Mom and Dad told me once when I was very young that “anyone can become president.”
I believed them, even though I’ve since learned that it’s not entirely true. The “anyone” they had in mind needs some help along the way: some connections, a good bit of money and unrivaled ambition and ego.
But taking that logic down a notch, to the U.S. Senate, I’m guessing that the truism is more realistic. Take Alvin Greene, the Democratic nominee for the Senate from South Carolina.
I’m beginning to pull for him just a little bit.
He emerged from the S.C. Democratic primary as the winner, even though he didn’t campaign for the office. He didn’t spend a nickel. He made zero speeches, issued zero position papers and held zero campaign meetings. But he conquered a field that included a South Carolina legislator.

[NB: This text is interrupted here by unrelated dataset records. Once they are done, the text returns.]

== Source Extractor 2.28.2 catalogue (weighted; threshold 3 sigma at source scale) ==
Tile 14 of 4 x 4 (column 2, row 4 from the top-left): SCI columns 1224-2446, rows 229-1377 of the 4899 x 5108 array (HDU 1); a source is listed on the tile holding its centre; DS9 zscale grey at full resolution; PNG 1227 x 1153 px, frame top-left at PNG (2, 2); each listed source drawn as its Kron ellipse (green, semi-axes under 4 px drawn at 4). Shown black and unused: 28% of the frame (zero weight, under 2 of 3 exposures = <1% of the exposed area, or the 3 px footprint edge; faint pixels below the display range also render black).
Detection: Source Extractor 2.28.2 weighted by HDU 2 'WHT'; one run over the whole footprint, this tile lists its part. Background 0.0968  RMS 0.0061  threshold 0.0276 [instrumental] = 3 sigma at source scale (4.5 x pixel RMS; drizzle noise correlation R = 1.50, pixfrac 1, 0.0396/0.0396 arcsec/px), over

Now he’s running against Republican incumbent U.S. Sen. Jim DeMint, who once declared that the angry health care debate would be President Obama’s “Waterloo,” and that it should be Republicans’ goal to ensure that the president fails at anything he sought to do. A real patriot, eh?
DeMint’s a smart guy, so I guess he played the calculation correctly in South Carolina, a state that is almost as reliably Republican as Texas.
But Greene, thought of around the country as a first-rate doofus, is now starting to actually campaign. He’s an unemployed veteran who lives with his father. He managed to pony up 10 grand to file for the primary, but the Democratic Party isn’t concerned about how he got the money.
It would be fascinating to the max to see this guy make a competitive race against DeMint. And were he to win — well, he becomes the “anyone” to whom Mom and Dad referred so many years ago.